WORK TO COMPLETE:
Please write out all of the data below exactly, without including the pictures.

Hardware design source files:
**********

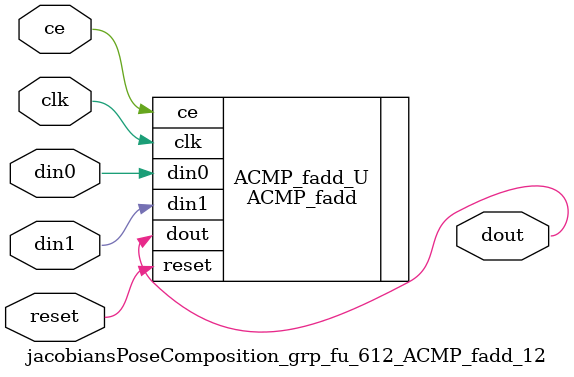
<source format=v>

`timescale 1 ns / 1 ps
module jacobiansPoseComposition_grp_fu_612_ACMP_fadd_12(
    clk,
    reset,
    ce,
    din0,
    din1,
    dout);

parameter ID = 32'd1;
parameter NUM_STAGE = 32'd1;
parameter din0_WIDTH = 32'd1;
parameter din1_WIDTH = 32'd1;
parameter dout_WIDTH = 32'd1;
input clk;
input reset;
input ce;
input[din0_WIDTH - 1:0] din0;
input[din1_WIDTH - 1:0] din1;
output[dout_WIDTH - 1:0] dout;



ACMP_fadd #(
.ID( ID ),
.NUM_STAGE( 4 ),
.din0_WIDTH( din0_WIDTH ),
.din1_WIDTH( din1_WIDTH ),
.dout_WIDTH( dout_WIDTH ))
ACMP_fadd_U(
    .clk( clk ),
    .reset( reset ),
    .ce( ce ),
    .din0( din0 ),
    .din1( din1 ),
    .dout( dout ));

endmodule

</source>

**********

OUTPUT OF THE EXERCISE:
<source format=v>

`timescale 1 ns / 1 ps
module jacobiansPoseComposition_grp_fu_612_ACMP_fadd_12(
    clk,
    reset,
    ce,
    din0,
    din1,
    dout);

parameter ID = 32'd1;
parameter NUM_STAGE = 32'd1;
parameter din0_WIDTH = 32'd1;
parameter din1_WIDTH = 32'd1;
parameter dout_WIDTH = 32'd1;
input clk;
input reset;
input ce;
input[din0_WIDTH - 1:0] din0;
input[din1_WIDTH - 1:0] din1;
output[dout_WIDTH - 1:0] dout;



ACMP_fadd #(
.ID( ID ),
.NUM_STAGE( 4 ),
.din0_WIDTH( din0_WIDTH ),
.din1_WIDTH( din1_WIDTH ),
.dout_WIDTH( dout_WIDTH ))
ACMP_fadd_U(
    .clk( clk ),
    .reset( reset ),
    .ce( ce ),
    .din0( din0 ),
    .din1( din1 ),
    .dout( dout ));

endmodule

</source>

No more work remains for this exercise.